Healthy Chocolate Orange Muffins

Healthy Chocolate Orange Muffins

MAKES: 12 standard muffins
COOKS IN: 1 hour
LEVEL: Moderate


  • 1 medium orange (for 100g orange purée)
  • 120g (1 cup) whole wheat flour
  • 120g (1 cup + 1 tbsp) whole grain spelt flour
  • 20g (1/4 cup) cocoa powder (unsweetened)
  • 1 teaspoon baking powder
  • 1/4 teaspoon baking soda
  • 1/8 teaspoon salt
  • 2 eggs, at room temperature
  • 65g (1/3 cup) demerara sugar
  • 56g (2 ounces) dark chocolate (60-70%)
  • 60ml (4 tbsp) coconut oil or mild olive oil
  • 210ml (3/4 cup + 2 tbsp) buttermilk
  • 45ml (3 tbsp) freshly squeezed orange juice
  • grated zest of 1 orange
  • 1 teaspoon vanilla extract

Kitchen essentials for this recipe:

Kitchen ScaleMixing Bowls | Citrus ZesterSilicon Spatula | Measuring Jug | Balloon Whisk | Small Saucepan | 12-cup Muffin Tray | Cooling Rack | Standard Muffin Cases


  1. Preheat the oven to 180°C/360°F. Line 12-cup muffin tray with standard paper cases.

  2. In a large bowl combine flours, cocoa powder, baking powder, baking soda and salt. 
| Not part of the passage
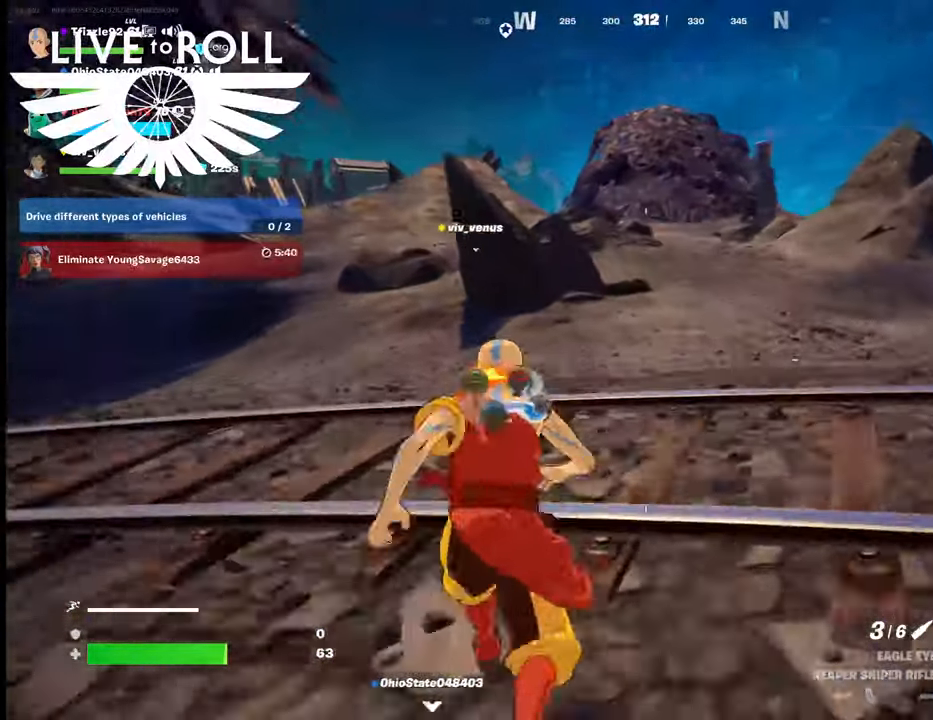
{"buttons": [], "left_stick": "up", "right_stick": "center", "events": [[34, "right_stick", "right"], [167, "right_stick", "center"]]}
  3. Place coconut oil and chocolate into a small saucepan and melt on a low heat.

  4. In a medium bowl whisk eggs, demerara sugar, buttermilk, orange juice, orange purée, orange zest and almond extract. Whisk until everything is combined. Pour melted chocolate into this and whisk again.

  5. Make a well in the centre of dry ingredients and pour wet ingredients. Fold with silicon spatula just until combined. Don't overmix the batter as this could result in a muffins with a tough texture. Instead, just fold the batter together instead of mixing it, using the minimum amount of movement required until everything is combined.

  6. Divide the batter among prepared muffin cases until 3/4 full and bake for 10-12 minutes. Be careful and don't overbake the muffins. Test if the muffin is ready by sticking a toothpick into it (it should have some crumbs stuck on it). 

  7. Remove from the oven and allow muffins to cool for a few minutes before transferring them to a wire rack to cool completely. 

We recommend using the measurement in grams & ml (instead of cups & spoons) for more accuracy and better results.